« Les œuvres religieuses »: une manne pas très catholique 14 JUIN 2010

En Italie, le quotidien italien La Repubblica avait révélé le 1er juin que la justice soupçonne l’Institut des Œuvres Religieuses (IOR), la banque du Vatican, d’être impliquée dans une affaire de blanchiment d’argent. En conséquence, le parquet de Rome a ouvert une enquête.

A Madagascar, les travaux de construction chez les catholiques sentent le souffre. Avec l’affaire LOC qui aurait également un parfum de blanchiment d’argent. Ici au moins ça n’a pas trainé avec trois employés de Liaison office consulting (LOC) qui sont actuellement sous les verrous, à la prison d’Antanimora.

Sur la conduite de ses affaires, notamment les questions d’argent, l’Eglise catholique romaine (ECAR) est des plus opaques, et ce à travers le monde, ou du moins jusqu’à ces derniers temps, car personne n’a pu y jeter un œil. Ainsi, l’Institut, qui gère les comptes des ordres religieux et des associations catholiques, bénéficie de l’extraterritorialité accordée au Vatican. Elle n’a jamais eu d’obligation de respecter les normes financières auxquelles sont soumises les banques, italiennes ou autres.

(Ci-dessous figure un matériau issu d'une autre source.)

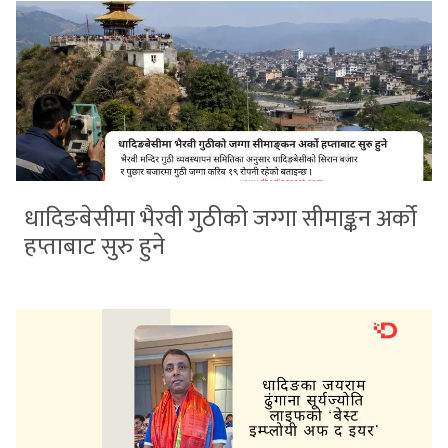
धादिङबेसीमा भैरवी गुठीको जग्गा सीमाङ्कन अर्को
हप्ताबाट सुरु हुने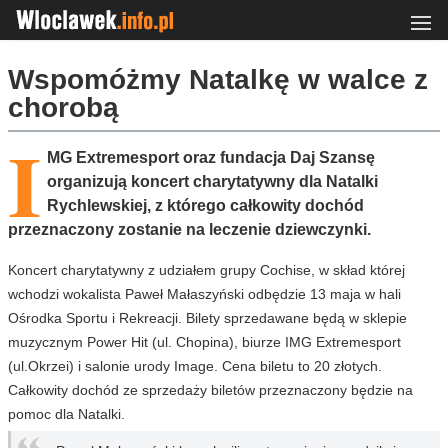
Wspomóżmy Natalkę w walce z
chorobą
I
MG Extremesport oraz fundacja Daj Szansę
organizują koncert charytatywny dla Natalki
Rychlewskiej, z którego całkowity dochód
przeznaczony zostanie na leczenie dziewczynki.
Koncert charytatywny z udziałem grupy Cochise, w skład której
wchodzi wokalista Paweł Małaszyński odbędzie 13 maja w hali
Ośrodka Sportu i Rekreacji. Bilety sprzedawane będą w sklepie
muzycznym Power Hit (ul. Chopina), biurze IMG Extremesport
(ul.Okrzei) i salonie urody Image. Cena biletu to 20 złotych.
Całkowity dochód ze sprzedaży biletów przeznaczony będzie na
pomoc dla Natalki.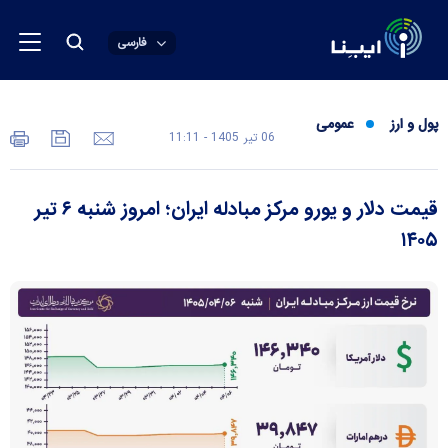
فارسی
پول و ارز
عمومی
06 تير 1405 - 11:11
قیمت دلار و یورو مرکز مبادله ایران؛ امروز شنبه ۶ تیر
۱۴۰۵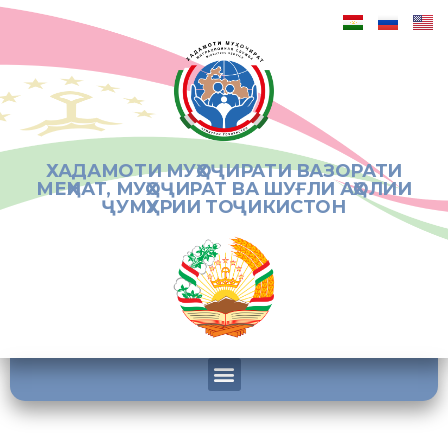
ХАДАМОТИ МУҲОҶИРАТИ ВАЗОРАТИ
МЕҲНАТ, МУҲОҶИРАТ ВА ШУҒЛИ АҲОЛИИ
ҶУМҲУРИИ ТОҶИКИСТОН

Chose impensable pour le commun des mortels, la banque vaticane gèrerait des comptes auprès d’une dizaine de banques sans nom de titulaire, identifiés uniquement avec le signe IOR. Sur l’un de ces comptes par exemple, découverts en 2004, « environ 180 millions d’euros ont transité en deux ans », selon le quotidien italien La Repubblica. A noter qu’en 1981, l’IOR avait fait la une de la presse après la faillite de la banque privée Banco Ambrosiano, dont la banque vaticane était le principal actionnaire. La banque avait laissé un trou de 250 millions de dollars dans les caisses de l’IOR. A Madagascar, l’affaire LOC porte sur des centaines de milliards d’ariary d’après les estimations. Reste à savoir si l’ECAR ne serait pas pour quelque chose dans cette triste affaire.

En Italie, les enquêteurs avancent l’hypothèse selon laquelle « des sujets ayant leur résidence fiscale en Italie utiliseraient l’IOR comme paravent pour cacher différents délits, tels que la fraude ou l’évasion fiscale. Dans la grande ile, le LOC reconnaît des fraudes et manipulations de ses dossiers et de ses contrats. Sombre manipulation des affaires de l’ECAR ? La justice est là pour éclairer.